I’m nearly recovered from an exceptional Web Visions conference. I had a great time and the feedback on my session has been extremely positive so far. But more on that later.
I wanted to talk briefly about Lynne d Johnson’s UnKeynote from Thursday and why it prompted me to modify my presentation to add a new slide.
For those who weren’t at the UnKeynote, Lynne started the presentation by encouraging audience participation. She wanted to see what sort of presentation or conversation she could facilitate. She has written more about what she wanted to accomplish and her thoughts on how it went. I encourage you to read about her experiment.
For most of the presentation, people would chime in with a thought or two, but the presentation was moving along fairly rapidly. And then Lynne put up the following slide:
This slide remained on the screen for almost the remainder of Lynne’s presentation. Yet, this slide contains only three bullet points about how Japanese youth are reading and writing books on their mobile devices.

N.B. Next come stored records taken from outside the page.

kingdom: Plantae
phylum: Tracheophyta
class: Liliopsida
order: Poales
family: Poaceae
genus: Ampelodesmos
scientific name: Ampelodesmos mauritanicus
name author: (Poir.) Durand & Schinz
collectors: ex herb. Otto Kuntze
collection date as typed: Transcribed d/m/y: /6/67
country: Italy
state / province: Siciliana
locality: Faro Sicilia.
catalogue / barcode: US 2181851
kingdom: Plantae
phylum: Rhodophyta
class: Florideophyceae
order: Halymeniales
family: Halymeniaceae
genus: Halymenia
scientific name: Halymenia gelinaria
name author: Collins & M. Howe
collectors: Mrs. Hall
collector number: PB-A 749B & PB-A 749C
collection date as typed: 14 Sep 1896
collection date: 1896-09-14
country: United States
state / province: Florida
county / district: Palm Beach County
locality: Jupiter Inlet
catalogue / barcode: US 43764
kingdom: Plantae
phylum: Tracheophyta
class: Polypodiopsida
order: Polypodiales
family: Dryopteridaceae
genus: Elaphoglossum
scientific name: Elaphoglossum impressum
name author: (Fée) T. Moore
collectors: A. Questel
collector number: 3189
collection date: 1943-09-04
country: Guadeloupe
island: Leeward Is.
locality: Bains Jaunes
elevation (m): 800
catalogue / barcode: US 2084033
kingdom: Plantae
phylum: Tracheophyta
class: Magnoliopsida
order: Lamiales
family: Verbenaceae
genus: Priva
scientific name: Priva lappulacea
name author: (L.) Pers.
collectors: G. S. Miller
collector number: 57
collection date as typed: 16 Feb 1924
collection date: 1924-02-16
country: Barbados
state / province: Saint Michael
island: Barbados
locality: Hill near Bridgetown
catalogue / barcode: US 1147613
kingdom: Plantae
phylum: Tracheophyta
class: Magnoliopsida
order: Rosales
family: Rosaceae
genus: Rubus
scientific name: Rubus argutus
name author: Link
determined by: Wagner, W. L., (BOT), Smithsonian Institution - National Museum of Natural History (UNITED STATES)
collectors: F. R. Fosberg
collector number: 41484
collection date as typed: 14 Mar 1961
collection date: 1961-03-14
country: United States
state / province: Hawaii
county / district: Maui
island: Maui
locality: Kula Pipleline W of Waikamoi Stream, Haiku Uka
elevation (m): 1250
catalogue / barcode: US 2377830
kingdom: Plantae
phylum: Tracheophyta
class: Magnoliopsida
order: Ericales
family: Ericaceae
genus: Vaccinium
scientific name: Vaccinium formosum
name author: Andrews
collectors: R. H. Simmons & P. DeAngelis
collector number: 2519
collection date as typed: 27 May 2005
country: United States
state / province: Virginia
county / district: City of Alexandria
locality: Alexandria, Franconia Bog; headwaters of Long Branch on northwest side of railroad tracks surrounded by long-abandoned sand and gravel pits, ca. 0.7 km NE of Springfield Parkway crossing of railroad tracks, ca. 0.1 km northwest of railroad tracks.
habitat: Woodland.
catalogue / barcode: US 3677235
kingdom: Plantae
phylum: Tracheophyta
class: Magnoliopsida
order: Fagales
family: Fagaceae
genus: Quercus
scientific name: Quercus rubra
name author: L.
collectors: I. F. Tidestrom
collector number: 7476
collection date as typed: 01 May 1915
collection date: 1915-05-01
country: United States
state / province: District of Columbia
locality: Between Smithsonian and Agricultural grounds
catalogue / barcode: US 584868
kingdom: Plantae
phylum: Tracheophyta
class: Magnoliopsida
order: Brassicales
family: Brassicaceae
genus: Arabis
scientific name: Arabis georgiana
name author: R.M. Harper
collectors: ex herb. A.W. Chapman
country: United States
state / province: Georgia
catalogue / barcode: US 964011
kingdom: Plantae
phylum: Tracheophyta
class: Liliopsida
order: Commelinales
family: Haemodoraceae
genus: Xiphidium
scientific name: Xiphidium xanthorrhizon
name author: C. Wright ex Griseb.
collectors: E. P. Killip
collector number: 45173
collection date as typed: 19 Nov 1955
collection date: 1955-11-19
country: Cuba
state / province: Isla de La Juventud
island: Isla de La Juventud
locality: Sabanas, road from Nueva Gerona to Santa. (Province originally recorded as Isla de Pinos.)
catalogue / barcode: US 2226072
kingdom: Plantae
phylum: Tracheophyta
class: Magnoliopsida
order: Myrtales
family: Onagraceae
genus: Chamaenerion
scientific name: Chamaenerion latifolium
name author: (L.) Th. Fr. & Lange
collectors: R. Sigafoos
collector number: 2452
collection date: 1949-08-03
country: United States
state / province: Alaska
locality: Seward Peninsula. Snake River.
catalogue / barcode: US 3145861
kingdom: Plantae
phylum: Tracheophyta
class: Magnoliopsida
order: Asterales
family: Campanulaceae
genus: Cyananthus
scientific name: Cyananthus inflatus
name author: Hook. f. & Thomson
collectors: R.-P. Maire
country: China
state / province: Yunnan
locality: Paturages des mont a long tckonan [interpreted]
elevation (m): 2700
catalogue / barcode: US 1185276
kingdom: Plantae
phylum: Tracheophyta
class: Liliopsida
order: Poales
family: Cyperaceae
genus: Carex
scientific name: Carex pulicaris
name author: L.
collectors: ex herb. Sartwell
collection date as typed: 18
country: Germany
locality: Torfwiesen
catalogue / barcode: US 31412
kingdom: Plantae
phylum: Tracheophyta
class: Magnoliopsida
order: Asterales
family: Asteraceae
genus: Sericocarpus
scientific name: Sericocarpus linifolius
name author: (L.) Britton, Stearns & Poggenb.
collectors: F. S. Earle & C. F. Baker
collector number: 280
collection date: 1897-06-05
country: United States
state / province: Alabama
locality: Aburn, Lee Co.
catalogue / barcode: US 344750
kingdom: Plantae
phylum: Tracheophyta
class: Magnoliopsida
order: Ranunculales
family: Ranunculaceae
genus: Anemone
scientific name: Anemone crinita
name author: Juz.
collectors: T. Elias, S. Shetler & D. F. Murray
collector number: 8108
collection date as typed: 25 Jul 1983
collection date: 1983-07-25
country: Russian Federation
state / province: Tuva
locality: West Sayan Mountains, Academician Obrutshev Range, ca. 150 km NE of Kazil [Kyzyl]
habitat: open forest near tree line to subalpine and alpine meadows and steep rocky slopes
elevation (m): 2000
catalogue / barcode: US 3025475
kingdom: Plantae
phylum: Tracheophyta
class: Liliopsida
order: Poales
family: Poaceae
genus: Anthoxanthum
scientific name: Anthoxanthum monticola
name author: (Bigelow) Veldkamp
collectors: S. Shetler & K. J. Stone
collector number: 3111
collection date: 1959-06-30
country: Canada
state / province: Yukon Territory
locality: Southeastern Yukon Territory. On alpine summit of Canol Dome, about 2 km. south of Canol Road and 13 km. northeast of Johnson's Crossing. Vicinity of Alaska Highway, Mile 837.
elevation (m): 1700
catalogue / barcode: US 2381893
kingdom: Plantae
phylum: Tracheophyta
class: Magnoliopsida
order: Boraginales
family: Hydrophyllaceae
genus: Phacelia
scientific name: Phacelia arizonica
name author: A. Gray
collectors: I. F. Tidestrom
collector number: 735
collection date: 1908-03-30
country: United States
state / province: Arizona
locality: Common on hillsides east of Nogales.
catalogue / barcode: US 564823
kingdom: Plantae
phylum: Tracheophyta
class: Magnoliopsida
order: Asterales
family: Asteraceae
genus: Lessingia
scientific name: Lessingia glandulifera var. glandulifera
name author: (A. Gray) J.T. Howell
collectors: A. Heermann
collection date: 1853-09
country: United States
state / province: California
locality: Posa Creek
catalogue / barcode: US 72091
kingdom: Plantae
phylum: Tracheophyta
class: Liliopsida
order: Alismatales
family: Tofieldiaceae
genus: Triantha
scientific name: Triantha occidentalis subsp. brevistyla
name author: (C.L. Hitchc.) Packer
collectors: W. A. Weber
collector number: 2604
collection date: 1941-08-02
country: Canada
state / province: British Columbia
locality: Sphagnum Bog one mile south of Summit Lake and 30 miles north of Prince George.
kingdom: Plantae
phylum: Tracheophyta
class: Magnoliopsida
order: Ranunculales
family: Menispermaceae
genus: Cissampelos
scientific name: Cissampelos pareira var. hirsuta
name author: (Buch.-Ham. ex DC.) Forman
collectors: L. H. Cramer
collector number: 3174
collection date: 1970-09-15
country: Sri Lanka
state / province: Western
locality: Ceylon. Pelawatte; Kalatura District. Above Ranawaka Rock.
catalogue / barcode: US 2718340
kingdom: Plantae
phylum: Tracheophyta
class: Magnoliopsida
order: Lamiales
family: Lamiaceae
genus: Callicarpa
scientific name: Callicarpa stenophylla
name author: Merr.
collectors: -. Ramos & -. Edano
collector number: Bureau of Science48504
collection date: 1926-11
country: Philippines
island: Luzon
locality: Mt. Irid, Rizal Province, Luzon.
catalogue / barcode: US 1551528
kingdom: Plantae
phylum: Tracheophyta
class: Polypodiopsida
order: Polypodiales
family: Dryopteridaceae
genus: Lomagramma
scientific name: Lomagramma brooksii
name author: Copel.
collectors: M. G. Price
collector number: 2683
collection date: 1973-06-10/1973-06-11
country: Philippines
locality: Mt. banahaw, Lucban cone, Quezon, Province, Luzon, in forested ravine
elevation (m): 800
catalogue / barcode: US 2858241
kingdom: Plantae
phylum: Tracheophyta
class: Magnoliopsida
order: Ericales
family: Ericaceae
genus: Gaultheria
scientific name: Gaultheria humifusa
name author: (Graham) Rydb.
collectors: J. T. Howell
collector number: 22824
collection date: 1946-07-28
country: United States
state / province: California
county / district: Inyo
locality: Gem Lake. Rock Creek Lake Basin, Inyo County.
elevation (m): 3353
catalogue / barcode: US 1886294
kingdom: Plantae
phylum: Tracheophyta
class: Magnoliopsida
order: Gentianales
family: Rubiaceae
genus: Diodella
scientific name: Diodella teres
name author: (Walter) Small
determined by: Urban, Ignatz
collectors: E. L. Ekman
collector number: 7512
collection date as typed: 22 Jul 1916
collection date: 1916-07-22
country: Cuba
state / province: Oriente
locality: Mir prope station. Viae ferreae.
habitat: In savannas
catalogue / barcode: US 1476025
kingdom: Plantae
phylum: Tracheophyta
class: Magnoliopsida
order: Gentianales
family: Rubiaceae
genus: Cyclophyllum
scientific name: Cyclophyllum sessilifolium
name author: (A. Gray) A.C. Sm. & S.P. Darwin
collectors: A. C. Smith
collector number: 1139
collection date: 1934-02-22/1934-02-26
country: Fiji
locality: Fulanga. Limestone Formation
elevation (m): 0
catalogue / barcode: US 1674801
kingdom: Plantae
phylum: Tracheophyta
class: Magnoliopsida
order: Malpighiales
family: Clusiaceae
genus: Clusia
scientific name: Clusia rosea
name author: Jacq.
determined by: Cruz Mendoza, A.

This was information that the audience couldn’t accept. It was amazing to see how many people challenged these three facts as data that was either incorrect, trends that can be explained away by cultural differences, or some variation on how reading on phones may be fine for other people, but “I’m never going to do it.”
The audience was resisting the idea of people reading books on their phone. Not simply that they didn’t want it, but that many couldn’t even begin to fathom how this could be true.
My suspicion is that if Lynne were to have presented the same information to a European audience, that they would have nodded their heads in agreement at her points. The experience of Japanese youth is ahead, but not tremendously ahead, of those in Europe.
So I added the following slide to my presentation for Friday morning:
The data in this slide comes from a great discussion we had on the Forum Oxford mobile list that spurred a comprehensive post from Tomi Ahonen.
The point of my slide is simple: an American audience is so far behind in the adoption of mobile technology that we can’t envision, nor accept, the way mobile is being used in other countries.
Like the prisoners in The Allegory of the Cave, the audience couldn’t accept the new reality and even at times strongly challenged Lynne as they tried to reconcile her talk with their current experiences.
This is yet another reason why I tend to think of myself as a mobile evangelist. We’ve got a lot of catching up to do in the United States when it comes to mobile.
P.S. Thanks to Lynne for a great presentation and for the conversations we had afterwards. One of the highlights of the conference was getting to meet her.